◆ Task brief:
Rewrite the lines below as a Markdown table with the columns "No." and "Line", giving each line a row number and skipping blank lines. Leave out the pictures.

● ● ●

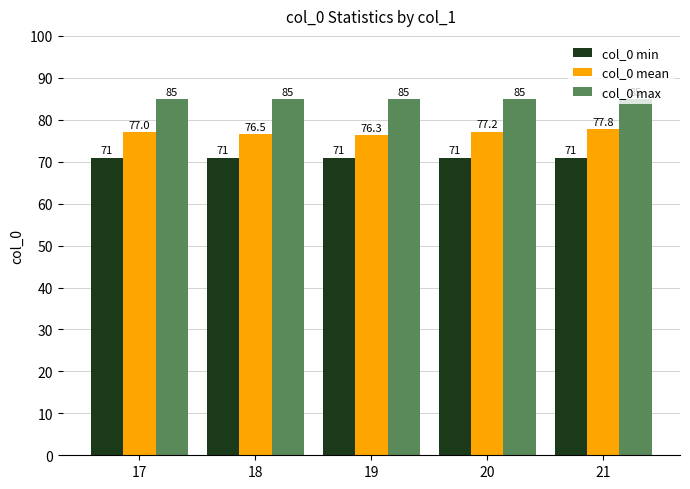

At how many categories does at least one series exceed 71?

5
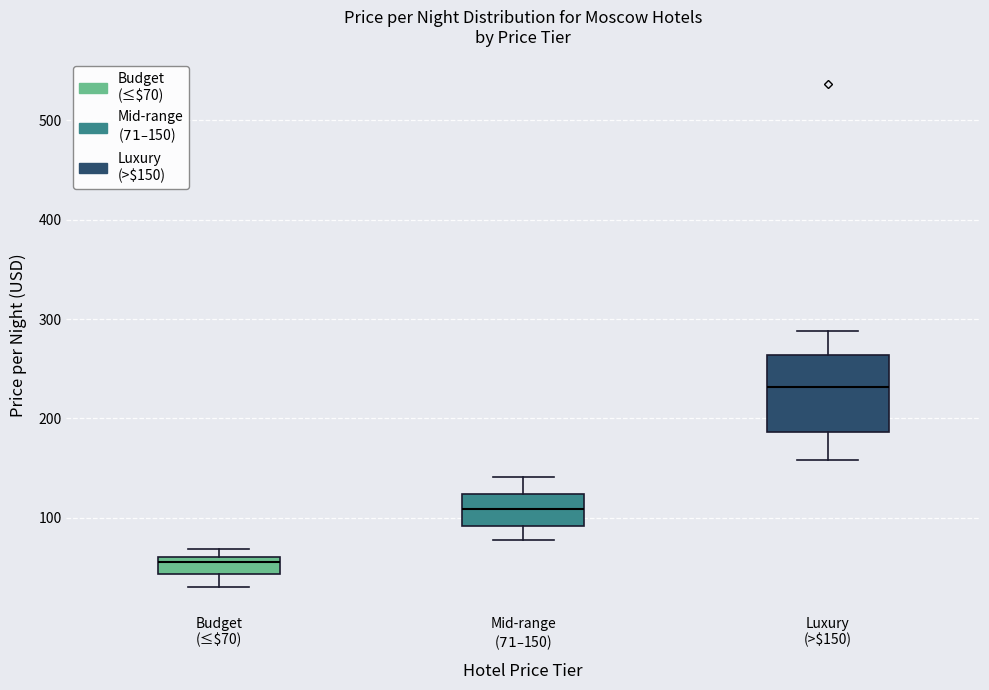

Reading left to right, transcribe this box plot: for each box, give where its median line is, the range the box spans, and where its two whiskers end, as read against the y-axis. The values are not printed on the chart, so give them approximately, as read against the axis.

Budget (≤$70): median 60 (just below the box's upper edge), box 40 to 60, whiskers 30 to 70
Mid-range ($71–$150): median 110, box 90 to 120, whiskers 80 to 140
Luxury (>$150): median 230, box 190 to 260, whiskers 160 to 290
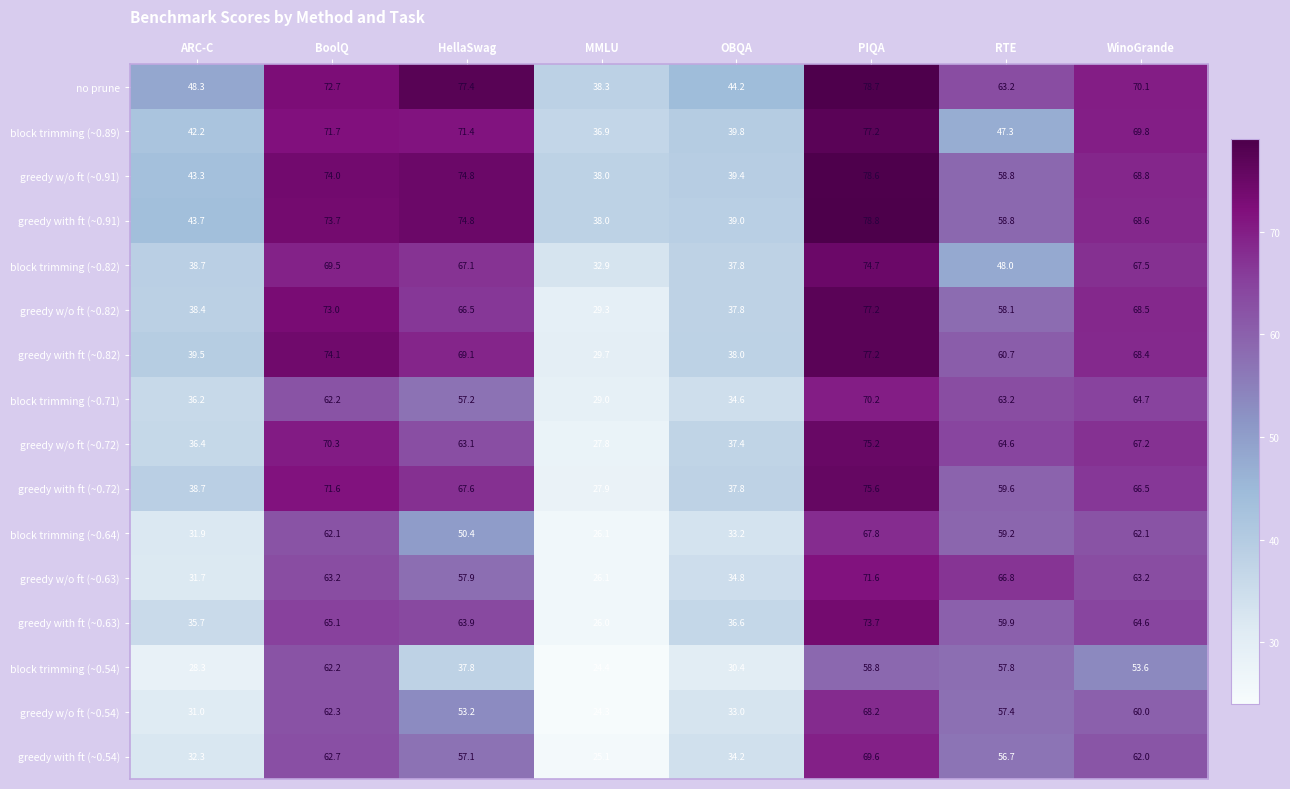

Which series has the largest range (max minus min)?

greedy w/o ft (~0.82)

● ● ●

◆ Answer to this exercise:
| No. | Line |
|---|---|
| 1 | At how many categories does at least one series exceed 71? |
| 2 | 5 |
| 3 | Reading left to right, transcribe this box plot: for each box, give where its median line is, the range the box spans, and where its two whiskers end, as read against the y-axis. The values are not printed on the chart, so give them approximately, as read against the axis. |
| 4 | Budget (≤$70): median 60 (just below the box's upper edge), box 40 to 60, whiskers 30 to 70 |
| 5 | Mid-range ($71–$150): median 110, box 90 to 120, whiskers 80 to 140 |
| 6 | Luxury (>$150): median 230, box 190 to 260, whiskers 160 to 290 |
| 7 | Which series has the largest range (max minus min)? |
| 8 | greedy w/o ft (~0.82) |